- Short problem -
Which lines in the entries below contain the word "bowel", with case counting? Show each of those lines in full.

================================

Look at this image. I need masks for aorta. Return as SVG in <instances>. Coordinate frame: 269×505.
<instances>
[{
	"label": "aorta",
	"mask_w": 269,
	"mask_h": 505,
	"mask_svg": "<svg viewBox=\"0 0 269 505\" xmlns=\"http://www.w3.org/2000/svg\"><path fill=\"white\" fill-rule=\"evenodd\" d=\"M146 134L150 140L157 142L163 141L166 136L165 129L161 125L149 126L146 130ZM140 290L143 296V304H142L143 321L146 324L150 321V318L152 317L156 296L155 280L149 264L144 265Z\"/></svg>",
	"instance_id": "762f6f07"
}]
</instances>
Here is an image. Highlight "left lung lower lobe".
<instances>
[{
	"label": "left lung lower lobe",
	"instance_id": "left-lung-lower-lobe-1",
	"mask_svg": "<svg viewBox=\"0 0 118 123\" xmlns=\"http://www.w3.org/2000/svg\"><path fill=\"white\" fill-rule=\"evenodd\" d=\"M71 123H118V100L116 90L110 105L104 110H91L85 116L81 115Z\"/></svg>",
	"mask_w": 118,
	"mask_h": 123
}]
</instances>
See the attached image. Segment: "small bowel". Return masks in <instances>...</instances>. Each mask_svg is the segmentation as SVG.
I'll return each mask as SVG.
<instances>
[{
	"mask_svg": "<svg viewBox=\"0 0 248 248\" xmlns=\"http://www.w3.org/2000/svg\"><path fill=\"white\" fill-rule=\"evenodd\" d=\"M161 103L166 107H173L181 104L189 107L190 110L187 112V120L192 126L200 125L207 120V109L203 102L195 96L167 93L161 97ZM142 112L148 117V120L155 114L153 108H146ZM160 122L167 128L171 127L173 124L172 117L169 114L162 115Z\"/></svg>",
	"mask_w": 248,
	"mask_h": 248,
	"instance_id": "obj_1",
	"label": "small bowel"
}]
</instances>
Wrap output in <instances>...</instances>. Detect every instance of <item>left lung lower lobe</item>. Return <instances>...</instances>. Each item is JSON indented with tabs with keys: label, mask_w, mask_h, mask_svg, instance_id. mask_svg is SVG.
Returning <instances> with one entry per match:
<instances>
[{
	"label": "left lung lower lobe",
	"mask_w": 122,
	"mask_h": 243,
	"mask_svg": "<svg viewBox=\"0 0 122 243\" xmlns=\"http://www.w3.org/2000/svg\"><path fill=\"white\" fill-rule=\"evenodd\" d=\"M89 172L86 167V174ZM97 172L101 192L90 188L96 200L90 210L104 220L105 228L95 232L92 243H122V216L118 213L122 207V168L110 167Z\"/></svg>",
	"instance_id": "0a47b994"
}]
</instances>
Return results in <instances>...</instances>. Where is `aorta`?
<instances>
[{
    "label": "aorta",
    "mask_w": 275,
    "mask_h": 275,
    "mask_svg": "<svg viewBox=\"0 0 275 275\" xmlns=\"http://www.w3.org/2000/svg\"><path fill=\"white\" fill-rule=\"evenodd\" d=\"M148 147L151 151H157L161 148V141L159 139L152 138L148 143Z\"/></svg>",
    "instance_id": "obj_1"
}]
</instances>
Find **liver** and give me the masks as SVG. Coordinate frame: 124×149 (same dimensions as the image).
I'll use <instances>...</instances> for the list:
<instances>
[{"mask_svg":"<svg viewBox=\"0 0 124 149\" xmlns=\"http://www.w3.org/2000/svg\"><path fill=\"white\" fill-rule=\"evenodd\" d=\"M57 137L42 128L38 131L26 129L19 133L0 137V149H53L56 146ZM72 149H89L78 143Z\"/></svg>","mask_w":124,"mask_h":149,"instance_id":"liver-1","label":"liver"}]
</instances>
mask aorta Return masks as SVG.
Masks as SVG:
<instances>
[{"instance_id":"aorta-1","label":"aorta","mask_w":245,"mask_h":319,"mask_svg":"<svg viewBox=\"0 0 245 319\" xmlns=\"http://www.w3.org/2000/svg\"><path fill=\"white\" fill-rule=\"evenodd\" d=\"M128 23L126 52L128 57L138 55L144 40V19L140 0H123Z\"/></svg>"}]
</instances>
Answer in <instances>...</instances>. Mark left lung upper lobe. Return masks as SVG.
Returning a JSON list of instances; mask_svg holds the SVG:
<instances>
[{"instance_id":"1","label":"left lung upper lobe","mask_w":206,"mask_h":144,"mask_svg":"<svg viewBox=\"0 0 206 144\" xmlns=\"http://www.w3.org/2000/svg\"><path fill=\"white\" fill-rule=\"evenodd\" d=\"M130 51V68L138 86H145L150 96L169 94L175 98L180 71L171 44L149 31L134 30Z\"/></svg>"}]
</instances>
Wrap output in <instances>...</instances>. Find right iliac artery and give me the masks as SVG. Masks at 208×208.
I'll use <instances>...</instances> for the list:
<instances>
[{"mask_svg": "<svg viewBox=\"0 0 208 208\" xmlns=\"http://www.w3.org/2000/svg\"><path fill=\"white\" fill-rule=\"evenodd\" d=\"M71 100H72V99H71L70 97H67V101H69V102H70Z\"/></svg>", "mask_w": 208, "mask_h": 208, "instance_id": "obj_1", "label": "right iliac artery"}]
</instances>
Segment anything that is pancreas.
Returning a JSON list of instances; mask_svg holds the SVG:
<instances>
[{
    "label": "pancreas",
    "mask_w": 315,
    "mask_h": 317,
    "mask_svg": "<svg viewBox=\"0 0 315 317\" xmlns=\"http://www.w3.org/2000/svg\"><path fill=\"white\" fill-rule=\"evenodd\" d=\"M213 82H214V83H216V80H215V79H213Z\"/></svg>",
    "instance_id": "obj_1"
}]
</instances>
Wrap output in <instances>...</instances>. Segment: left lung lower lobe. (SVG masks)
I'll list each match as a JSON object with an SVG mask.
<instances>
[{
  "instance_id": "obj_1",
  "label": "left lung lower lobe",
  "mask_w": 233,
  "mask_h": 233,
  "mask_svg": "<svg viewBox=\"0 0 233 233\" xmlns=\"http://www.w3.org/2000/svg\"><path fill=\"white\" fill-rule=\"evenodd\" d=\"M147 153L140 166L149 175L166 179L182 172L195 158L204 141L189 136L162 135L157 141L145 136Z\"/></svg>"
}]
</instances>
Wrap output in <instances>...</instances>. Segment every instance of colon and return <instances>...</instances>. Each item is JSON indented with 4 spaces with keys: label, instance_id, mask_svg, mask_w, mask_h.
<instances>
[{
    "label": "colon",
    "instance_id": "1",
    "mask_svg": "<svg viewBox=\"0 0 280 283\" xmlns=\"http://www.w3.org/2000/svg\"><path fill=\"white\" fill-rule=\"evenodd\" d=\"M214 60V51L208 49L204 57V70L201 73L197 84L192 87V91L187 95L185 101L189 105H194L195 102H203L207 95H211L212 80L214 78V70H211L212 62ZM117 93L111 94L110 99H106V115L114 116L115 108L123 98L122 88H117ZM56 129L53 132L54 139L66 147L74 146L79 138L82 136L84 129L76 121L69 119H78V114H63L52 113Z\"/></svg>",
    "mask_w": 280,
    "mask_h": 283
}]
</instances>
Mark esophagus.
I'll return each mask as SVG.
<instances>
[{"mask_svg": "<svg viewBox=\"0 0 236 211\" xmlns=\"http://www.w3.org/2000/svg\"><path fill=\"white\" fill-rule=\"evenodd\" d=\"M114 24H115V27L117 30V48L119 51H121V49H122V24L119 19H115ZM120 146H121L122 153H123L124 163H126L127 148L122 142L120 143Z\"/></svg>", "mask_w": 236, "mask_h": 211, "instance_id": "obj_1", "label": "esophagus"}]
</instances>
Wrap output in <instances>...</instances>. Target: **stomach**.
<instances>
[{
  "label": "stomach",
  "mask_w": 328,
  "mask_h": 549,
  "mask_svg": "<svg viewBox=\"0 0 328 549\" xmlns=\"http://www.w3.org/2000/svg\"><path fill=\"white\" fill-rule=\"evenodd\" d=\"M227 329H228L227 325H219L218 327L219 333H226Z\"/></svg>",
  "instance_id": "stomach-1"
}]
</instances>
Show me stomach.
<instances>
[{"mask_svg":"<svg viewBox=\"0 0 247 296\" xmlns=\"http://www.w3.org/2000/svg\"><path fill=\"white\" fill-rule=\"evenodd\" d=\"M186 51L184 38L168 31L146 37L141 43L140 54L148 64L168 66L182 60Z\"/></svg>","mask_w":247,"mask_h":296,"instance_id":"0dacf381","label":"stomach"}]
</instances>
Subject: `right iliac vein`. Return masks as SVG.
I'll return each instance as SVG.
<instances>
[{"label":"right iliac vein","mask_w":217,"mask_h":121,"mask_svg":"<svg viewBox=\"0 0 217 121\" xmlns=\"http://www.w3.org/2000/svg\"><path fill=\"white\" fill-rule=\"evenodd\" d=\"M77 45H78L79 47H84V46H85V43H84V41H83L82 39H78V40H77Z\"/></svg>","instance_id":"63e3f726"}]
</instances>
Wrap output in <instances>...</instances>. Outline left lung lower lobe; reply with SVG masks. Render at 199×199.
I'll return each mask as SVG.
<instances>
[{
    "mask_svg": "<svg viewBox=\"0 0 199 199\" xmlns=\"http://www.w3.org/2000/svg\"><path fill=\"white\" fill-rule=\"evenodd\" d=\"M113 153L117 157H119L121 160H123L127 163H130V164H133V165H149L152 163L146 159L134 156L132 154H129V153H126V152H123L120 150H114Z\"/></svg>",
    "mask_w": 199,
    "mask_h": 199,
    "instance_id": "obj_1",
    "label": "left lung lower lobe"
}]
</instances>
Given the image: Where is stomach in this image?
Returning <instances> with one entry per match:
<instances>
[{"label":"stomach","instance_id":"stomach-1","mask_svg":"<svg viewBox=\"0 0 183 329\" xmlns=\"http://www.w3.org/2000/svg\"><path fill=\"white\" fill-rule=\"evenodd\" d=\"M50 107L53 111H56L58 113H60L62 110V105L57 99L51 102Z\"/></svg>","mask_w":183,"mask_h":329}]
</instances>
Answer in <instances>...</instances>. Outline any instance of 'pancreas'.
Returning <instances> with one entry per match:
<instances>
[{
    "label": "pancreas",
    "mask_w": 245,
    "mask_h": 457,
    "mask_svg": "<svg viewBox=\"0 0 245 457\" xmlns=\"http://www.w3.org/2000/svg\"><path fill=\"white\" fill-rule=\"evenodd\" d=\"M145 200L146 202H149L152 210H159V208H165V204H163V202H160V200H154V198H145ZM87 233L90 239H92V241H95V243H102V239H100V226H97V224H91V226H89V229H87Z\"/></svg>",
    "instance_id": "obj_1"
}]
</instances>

================================

- Result -
See the attached image. Segment: "small bowel". Return masks in <instances>...</instances>. Each mask_svg is the segmentation as SVG.
	"label": "small bowel"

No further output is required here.